From the Systemic Autoimmunity Branch, US National Institutes of Health (NIH), National Institute of Arthritis and Musculoskeletal and Skin Diseases (NIAMS), Bethesda, Maryland; Division of Rheumatology, Georgetown University, Washington, DC; National Institutes of Health, Clinical Center, Radiology and Imaging Sciences, Bethesda, Maryland; Division of Rheumatology and Department of Biostatistics, Epidemiology, and Informatics, University of Pennsylvania, Philadelphia, Pennsylvania, USA.
S. Banerjee, MD, Systemic Autoimmunity Branch, NIH, NIAMS; K.A. Quinn, MD, Systemic Autoimmunity Branch, NIH, NIAMS, and Division of Rheumatology, Georgetown University; K.B. Gribbons, BS, Systemic Autoimmunity Branch, NIH, NIAMS; J.S. Rosenblum, BS, Systemic Autoimmunity Branch, NIH, NIAMS; A.C. Civelek, MD, NIH, Clinical Center, Radiology and Imaging Sciences; E. Novakovich, BSN, Systemic Autoimmunity Branch, NIH, NIAMS; P.A. Merkel, MD, MPH, Division of Rheumatology and Department of Biostatistics, Epidemiology, and Informatics, University of Pennsylvania; M.A. Ahlman, MD, NIH, Clinical Center, Radiology and Imaging Sciences; P.C. Grayson, MD, MSc, Systemic Autoimmunity Branch, NIH, NIAMS.
J Rheumatol. 2020 Jan;47(1):99-107. doi: 10.3899/jrheum.181222. Epub 2019 Mar 15.
Disease activity in large-vessel vasculitis (LVV) is traditionally assessed by clinical and serological variables rather than vascular imaging. This study determined the effect of treatment on 18F-fluorodeoxyglucose positron emission tomography (FDG-PET) vascular activity in relation to clinical- and serologic-based assessments.
Patients with giant cell arteritis (GCA) or Takayasu arteritis (TA) were prospectively evaluated at 6-month intervals in an observational cohort. Treatment changes were made at least 3 months before the followup visit and categorized as increased, decreased, or unchanged. Imaging (FDG-PET qualitative analysis), clinical, and serologic (erythrocyte sedimentation rate, C-reactive protein) assessments were determined at each visit and compared over interval visits.

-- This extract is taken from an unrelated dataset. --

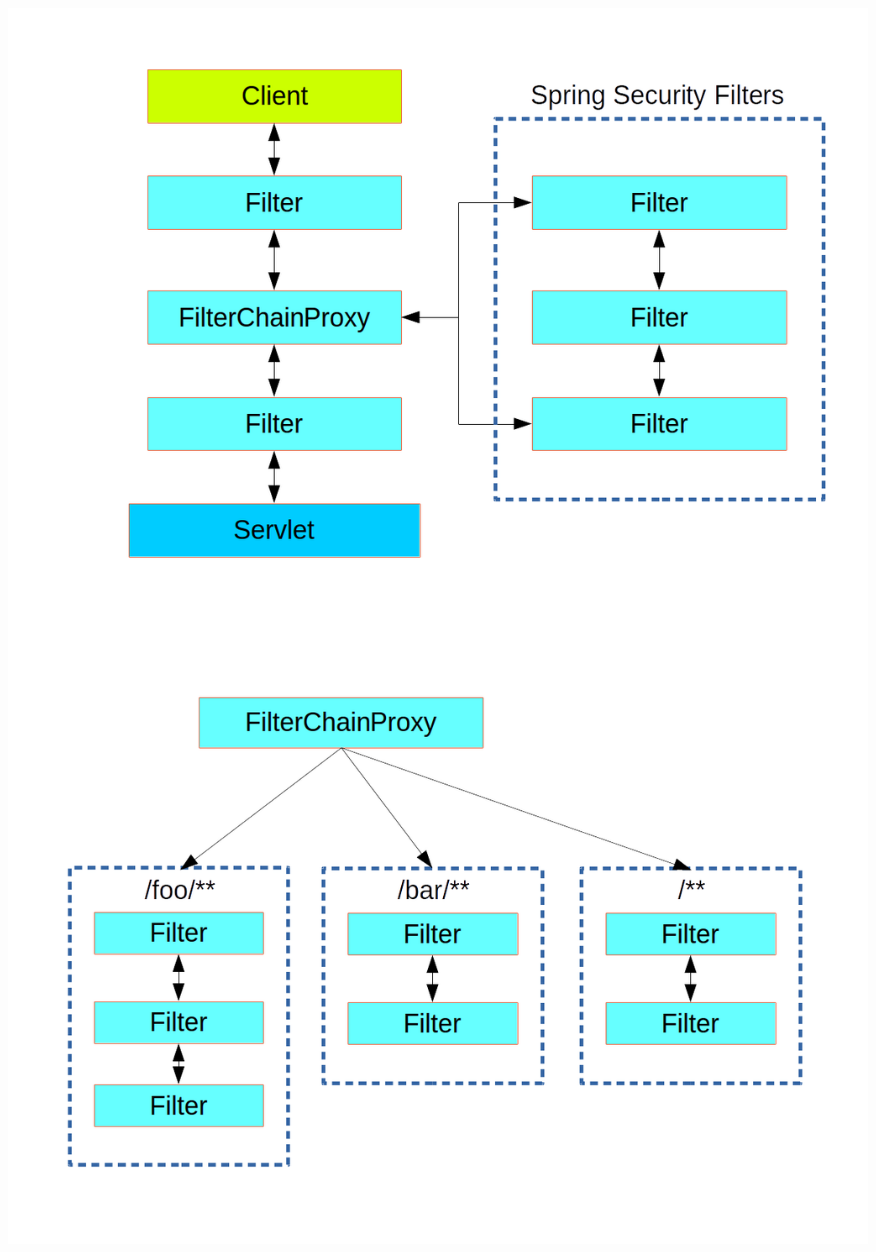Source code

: ![](../../assets/images/algorithmTheory/security-filters.png)

![](../../assets/images/algorithmTheory/security-filters-dispatch.png)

Serial assessments were performed in 52 patients with LVV (GCA = 31; TA = 21) over 156 visits. Increased, decreased, or unchanged therapy was recorded for 36-, 23-, and 32-visit intervals, respectively. When treatment was increased, there was significant reduction in disease activity by imaging, clinical, and inflammatory markers (p ≤ 0.01 for each). When treatment was unchanged, all 3 assessments of disease activity remained similarly unchanged over 6-month intervals. When treatment was reduced, PET activity significantly worsened (p = 0.02) but clinical and serologic activity did not significantly change. Treatment of GCA with tocilizumab and of TA with tumor necrosis factor inhibitors resulted in significant improvement in imaging and clinical assessments of disease activity, but only rarely did the assessments both become normal.

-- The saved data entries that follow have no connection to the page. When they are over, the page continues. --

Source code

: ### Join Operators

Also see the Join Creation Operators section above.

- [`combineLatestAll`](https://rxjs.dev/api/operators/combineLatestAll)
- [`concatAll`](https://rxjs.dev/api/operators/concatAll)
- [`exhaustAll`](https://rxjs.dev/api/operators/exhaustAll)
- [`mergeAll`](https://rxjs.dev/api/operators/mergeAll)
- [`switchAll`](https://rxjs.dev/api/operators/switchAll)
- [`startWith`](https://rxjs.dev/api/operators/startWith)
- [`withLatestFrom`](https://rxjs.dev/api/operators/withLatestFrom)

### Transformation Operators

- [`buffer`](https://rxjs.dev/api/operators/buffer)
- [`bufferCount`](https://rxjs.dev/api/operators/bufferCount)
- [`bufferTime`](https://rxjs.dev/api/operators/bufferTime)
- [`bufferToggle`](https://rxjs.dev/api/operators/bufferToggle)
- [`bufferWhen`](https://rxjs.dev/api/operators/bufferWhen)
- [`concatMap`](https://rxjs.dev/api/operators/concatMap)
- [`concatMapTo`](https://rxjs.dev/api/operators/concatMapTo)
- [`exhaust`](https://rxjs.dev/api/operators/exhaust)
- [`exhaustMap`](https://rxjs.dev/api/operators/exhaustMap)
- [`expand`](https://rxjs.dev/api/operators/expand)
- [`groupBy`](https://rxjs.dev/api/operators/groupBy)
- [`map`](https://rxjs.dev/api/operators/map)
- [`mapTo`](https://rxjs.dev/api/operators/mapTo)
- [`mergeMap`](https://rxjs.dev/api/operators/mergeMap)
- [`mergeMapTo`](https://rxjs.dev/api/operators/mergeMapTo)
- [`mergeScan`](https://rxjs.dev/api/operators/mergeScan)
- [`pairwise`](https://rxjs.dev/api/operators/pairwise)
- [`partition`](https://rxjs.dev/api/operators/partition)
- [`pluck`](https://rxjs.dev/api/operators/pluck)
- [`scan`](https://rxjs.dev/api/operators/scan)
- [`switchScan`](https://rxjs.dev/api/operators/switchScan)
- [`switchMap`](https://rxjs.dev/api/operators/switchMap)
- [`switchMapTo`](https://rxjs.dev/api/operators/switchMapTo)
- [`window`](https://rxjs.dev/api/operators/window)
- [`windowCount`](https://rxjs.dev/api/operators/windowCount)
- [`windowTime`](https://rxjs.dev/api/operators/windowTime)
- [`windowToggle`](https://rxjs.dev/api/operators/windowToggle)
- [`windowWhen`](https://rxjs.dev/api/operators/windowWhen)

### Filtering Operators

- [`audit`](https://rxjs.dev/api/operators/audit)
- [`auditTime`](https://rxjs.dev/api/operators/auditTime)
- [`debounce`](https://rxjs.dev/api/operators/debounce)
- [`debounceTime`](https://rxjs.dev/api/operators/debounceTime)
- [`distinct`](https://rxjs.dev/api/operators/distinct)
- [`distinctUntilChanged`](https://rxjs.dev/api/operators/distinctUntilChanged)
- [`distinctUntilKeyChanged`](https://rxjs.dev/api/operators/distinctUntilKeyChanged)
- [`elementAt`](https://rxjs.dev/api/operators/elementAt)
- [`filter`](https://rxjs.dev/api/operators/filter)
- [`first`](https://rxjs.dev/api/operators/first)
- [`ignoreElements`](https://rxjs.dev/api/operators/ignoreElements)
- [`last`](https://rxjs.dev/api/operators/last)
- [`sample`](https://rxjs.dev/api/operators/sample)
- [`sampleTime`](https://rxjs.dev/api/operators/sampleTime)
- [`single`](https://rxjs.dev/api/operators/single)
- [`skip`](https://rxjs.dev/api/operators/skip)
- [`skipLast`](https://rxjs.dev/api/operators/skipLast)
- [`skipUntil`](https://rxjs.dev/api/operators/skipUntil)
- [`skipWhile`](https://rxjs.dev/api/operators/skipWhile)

In addition to clinical and serologic assessments, vascular imaging has potential to monitor disease activity in LVV and should be tested as an outcome measure in randomized clinical trials.
传统上,大血管血管炎(LVV)的疾病活动通过临床和血清变量而不是血管成像来评估。本研究旨在确定治疗对 18F-氟脱氧葡萄糖正电子发射断层扫描(FDG-PET)血管活性的影响与基于临床和血清学的评估相关。
在观察性队列中,前瞻性评估巨细胞动脉炎(GCA)或 Takayasu 动脉炎(TA)患者,每 6 个月评估一次。在随访前至少 3 个月进行治疗改变,并分为增加、减少或不变。在每次就诊时确定影像学(FDG-PET 定性分析)、临床和血清学(红细胞沉降率、C 反应蛋白)评估,并在间隔就诊时进行比较。
在 156 次就诊中对 52 例 LVV 患者(GCA = 31;TA = 21)进行了连续评估。分别记录了 36、23 和 32 个就诊间隔的增加、减少或不变的治疗。当治疗增加时,影像学、临床和炎症标志物均显示疾病活动显著减少(每个 p ≤ 0.01)。当治疗不变时,6 个月间隔内所有 3 项疾病活动评估均保持不变。当治疗减少时,PET 活性显著恶化(p = 0.02),但临床和血清学活性没有显著变化。托珠单抗治疗 GCA 和肿瘤坏死因子抑制剂治疗 TA 导致影像学和疾病活动的临床评估显著改善,但评估两者均正常的情况很少见。
除了临床和血清学评估外,血管成像还有助于监测 LVV 的疾病活动,并且应该作为随机临床试验的疗效测量指标进行测试。